The honor of the 9/11 blog should rightfully go to Bruce or to Brian who have spent time on the front lines, defending America in the attack’s aftermath, Bruce on the FBI’s counter-terrorism taskforce or Brian and his military service. The luck of the rotation, however, has me scheduled to blog this week. The results, therefore, may be less dramatic. I offer a quiet reflection from the middle swath of America.
In 2001, my children were toddlers. Tuesday morning was spent with the television off, the many and varied tasks of getting my wife and me ready for work at the District Attorney’s Office and the boys prepared for the day consumed our attention. If there was news, we didn’t hear it. Our mundane world of children and jobs and everyday life pushed it aside.
Betty and I were in the car, mere blocks from our office, the nine story Criminal Justice Center, when my wife’s father called to tell her that a plane had crashed into the North Tower of the World Trade Center. He had little additional news, just the first glimpse of an unfolding tragedy. We were little more than parked and inside our office when the South Tower was struck.
Around the DA’s office, televisions, radios and computers soon focused on learning of news. What we heard was catastrophic and deteriorating.
At the time, I was the chief prosecutor in the 372nd Judicial District Court. We had defendants summoned and jurors and schedules prepared weeks in advance. Justice was waiting, but no one felt like working. After a time, Judge Wisch, the presiding judge of the 372nd, called the jurors into court. He explained as best he could where America stood. Then, he dismissed the panel. “Pray,” he told the jurors. “Pray for the soldiers, sailors and airmen. Pray for the first responders of New York City. Pray for your country.”
The rest of the day was hollow. I worked in the office on the day that the elected district attorney succumbed to cancer. Although sad, cancer we understood. We did what we needed to do. This we could not understand. No meaningful work was done on September 11th. Instead, we gathered in small, silent groups. Fort Worth is the corporate home to American Airlines. Everyone knew someone at American. We worried for our neighbors. We all knew someone who lived in Manhattan, we worried for our far-flung friends. Everyone knew someone serving in the military, we worried for their future.
That night, Betty and I kept the television off so as not to upset our boys. We called as we could, seeking news of our friends and neighbors. We gathered at a hastily arranged church service to add corporate prayer to the many individual entreaties for the dead and injured. In the days that followed we donated blood and contributed to the Red Cross. We bought a share of American Airlines stock. We read and talked about how to explain to a four-year old boy, “why did those men crash the planes into that building?”

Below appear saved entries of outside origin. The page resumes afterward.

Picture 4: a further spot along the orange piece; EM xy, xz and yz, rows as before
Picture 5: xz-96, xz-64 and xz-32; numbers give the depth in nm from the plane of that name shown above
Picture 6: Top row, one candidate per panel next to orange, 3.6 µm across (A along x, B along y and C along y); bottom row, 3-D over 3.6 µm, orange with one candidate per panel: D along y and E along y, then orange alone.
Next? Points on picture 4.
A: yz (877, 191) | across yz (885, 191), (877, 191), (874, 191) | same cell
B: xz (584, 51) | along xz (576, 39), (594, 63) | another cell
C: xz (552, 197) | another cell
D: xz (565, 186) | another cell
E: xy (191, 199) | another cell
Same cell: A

Church services and donated money and pints of blood, we stood in America’s heartland and tried in our ways to recompense for the broken planes, broken buildings, broken bodies, and broken hearts.
My clearest memory, however, of a fitting memorial to 9/11 occurred several weeks later. By then, here in the heartland, life had largely resumed, the recovery an evening news topic. We were back in the 372nd, prosecuting criminal cases and preparing to try a sexual assault case. The defendant up in the dock, coincidentally that week, was named Mohammed Koran. Had we culled through our case lists, we might never have found a name more likely to push Islam-o-phobic buttons. His attorney, Matt King, approached the bench and asked that a continuance be granted. He had no reason which he could articulate other than the interest of justice.

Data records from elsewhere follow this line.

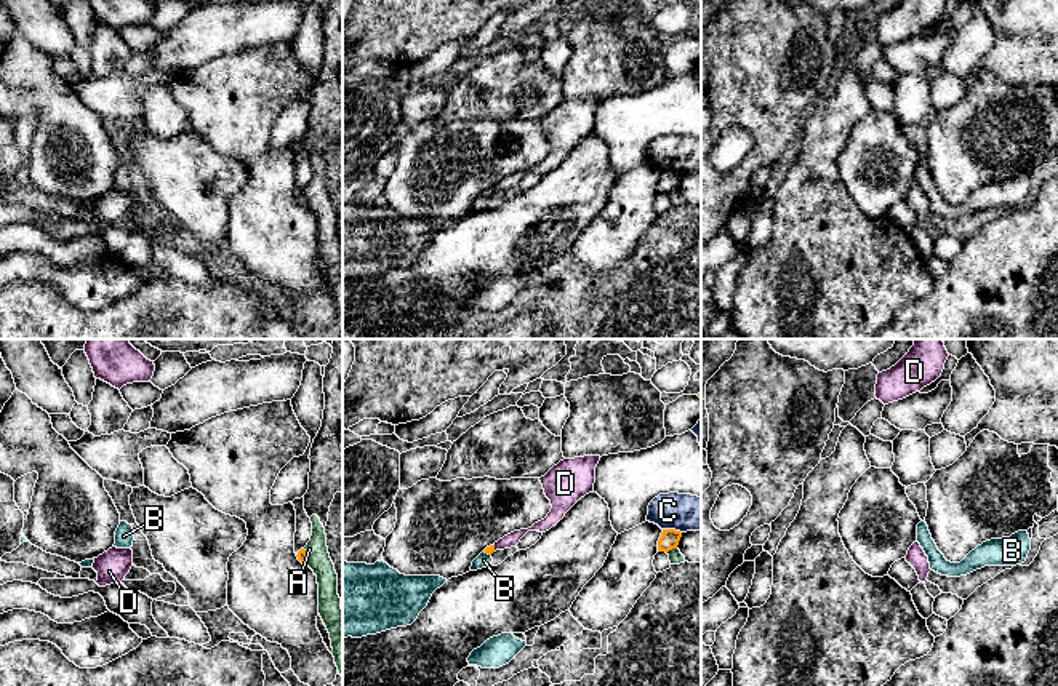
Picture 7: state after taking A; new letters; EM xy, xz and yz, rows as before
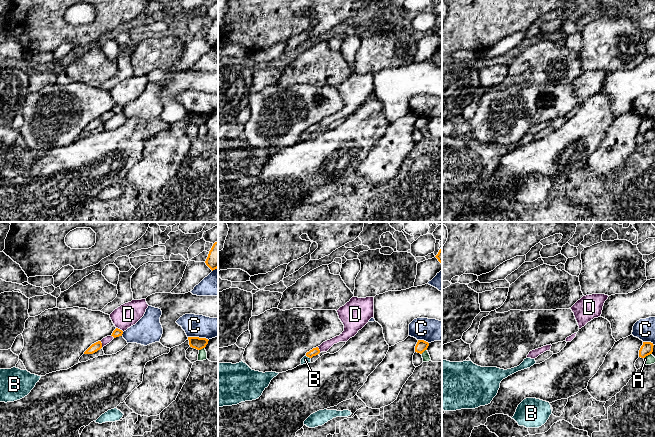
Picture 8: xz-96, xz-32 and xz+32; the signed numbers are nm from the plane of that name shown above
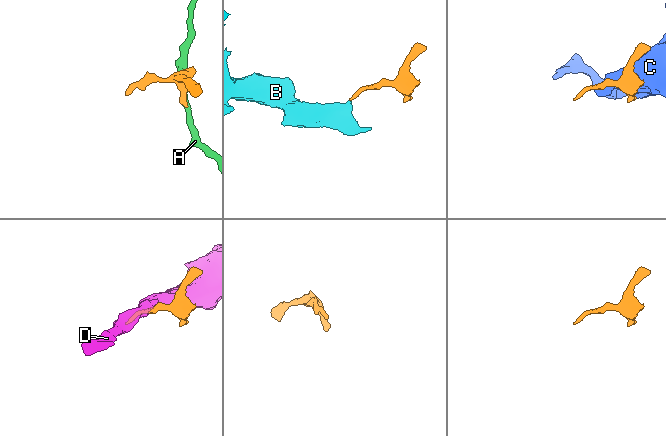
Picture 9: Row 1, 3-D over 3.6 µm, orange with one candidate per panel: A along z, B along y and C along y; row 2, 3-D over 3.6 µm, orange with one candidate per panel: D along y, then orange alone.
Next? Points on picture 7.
A: xz (671, 191) | another cell
B: xz (487, 194) | across xz (490, 191), (487, 194), (484, 202) | same cell
C: xz (673, 171) | another cell
D: xz (493, 189) | another cell
Same cell: B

Justice, however, has multiple sides. Sexual assault victims need to get past this trial moment to resume their lives. The victim had done nothing to provoke any prejudice against the defendant. She deserved the trial which she too had waited for. We should press the court to go forward.
In the end, the prosecution stood mute and allowed Judge Wisch to decide. He considered the “t’ain’t fair” argument of the defense. (T’ain’t is the local, double apostrophe local word for “that is not”). In the end, he sided with the Defense. In the end, Judge Wisch was right.
We had broken planes, broken buildings, broken bodies and broken hearts. What the case reminded me, however, was that our institutions, our foundational principles remained intact, our system of due process for all stood intact. We did not surrender to xenophobia, or scapegoats or misplaced revenge. To my mind, we presented America at its best, by doing nothing.